Peter and Paul, two pillars of Christian tradition and faith, are today venerated together by the Catholic Church. It is a choice full of meaning: the two men knew each other and tried together to start the then nascent Church on its first, uncertain steps. And, as is often the case in so many deep relationships, Peter and Paul seem to be very different from each other.
Peter and Paul: different charisms
Peter, contrasted and indecisive, even appears weak, from time to time: Antioch, threatened by the arrival of some Christians sent by Giacomo Minore, who thought differently from him, hides so as not to face them openly. Paul, on the other hand, is a fiery heart: after a stormy conversion he travels far and wide the Mediterranean Sea founding communities, opening up new perspectives for the Churches that were being formed, facing openly the authorities and public power.
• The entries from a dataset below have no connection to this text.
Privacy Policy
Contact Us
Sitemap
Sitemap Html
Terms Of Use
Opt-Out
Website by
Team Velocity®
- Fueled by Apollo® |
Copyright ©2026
Two profoundly different men, yet intimately united by the common effort to spread the faith among all peoples. The memory that the Acts of the Apostles leave us of what is commonly called the Council of Jerusalem is famous. In the presence of believers in Jesus, many of them of strict Jewish observance, Peter and Paul, together, speak passionately to convince everyone to preach the Gospel to the whole world, regardless of the nation and language to which they belong.
Peter of Capernaum
And yes, Peter certainly did not seem to be heading for a particularly eventful life. He was, like so many others, a simple fisherman from Galilee, who resided on the shores of Lake Tiberias, the largest basin in the area, probably in Capernaum.
It is here, within this small village as if huddled on the stony shores of Lake Galileo, that you can still admire the remains of a sanctuary known as 'Peter's house'. Capernaum is today an open-air archaeological excavation, which beautifully preserves the foundations of the Roman age. At the center of this excavation, under the imposing bulk of a twentieth-century basilica (dedicated to St. Peter), some remains inform us about the history of a site that was the birthplace of the first pastor of the Church.
Peter's House
An octagonal structure testifies to the fact that, since the Byzantine age, there was an intense cult activity on the site. And it must have been a particularly revered place, given the richness of the friezes that adorned it – still partially preserved – and the great value of the materials used for the construction. The church stood on the site of an ancient house, from the Roman era, which already by the fourth century housed graffiti that praised the "Lord" and "Christ".
This fact is of extraordinary importance: a humble fishermen's house became a significant center of worship within a few years of Jesus' death. Why did this happen, if not for the fact that this site is precisely the one where Peter, the first guide of the Church, was born?
It was here, in Capernaum, which according to the Gospel of Luke Jesus called for the first time Peter to himself, making him become "fisher of men" (Lk 5:10); here in Capernaum Jesus lived beside his disciple for many years; and here, on the Lake Tiberias, a short distance from the village, the Risen again to call peter to love, who had locked himself in the bitterness of his betrayal.
Paul of Tarsus
As for Paul, we know that his birth was far from Roman Judea. Paul, or rather Saul, was a native of Tarsus, in Cilicia, a southern region of present-day Turkey. A young Jew, a promise of his community, he was sent to study in Jerusalem, at the school of Gamaliel, an influential rabbi of the Holy City. Paul, of fiery and combative temperament, soon began to distinguish himself for his skills as a fighter, and persecuted Christians in the Middle East with ferocity. From Jerusalem to the Syrian land, Paul was meditating on "threats and massacres" (Acts 9:1) against Jesus' disciples, certainly achieving with ferocity his own goals of destruction.
Paul in Damascus
It was precisely on his way to Damascus, in the midst of a march against the Christians who resided there, that a "light from heaven" appeared to Saul (Acts 9:3), who, prostrating him on the ground, revealed to him that he was Jesus himself. Saul, who would become Paul, then began the arduous journey of a long and lasting conversion, which led him to cross lands and seas to spread the name of the Lord at every corner of the Earth, "that in the name of Jesus every knee may bend in heaven, on earth and under the earth" (Phil 1:10), as he himself will write to the community he founded near Philippi.
Today, in Damascus, the capital of Syria today, a shrine commemorates the event of this conversion of Paul. Above the altar, like an immense stone frame, a stretch of Roman pavement recalls the exact place where Paul would have been prostrated on the ground by the revelation of the Lord.
Two different stories, two different temperaments and, in part, two different sensibilities: this is what we read, in filigree, in the story of Peter and Paul. Yet, even in their distance, a single love united the two men to the Church that began to look, amazed, at the world around her. A single affection for that Jesus who, by different paths, had come to transform them, both, into 'fishers of men' and 'apostles of the nations'.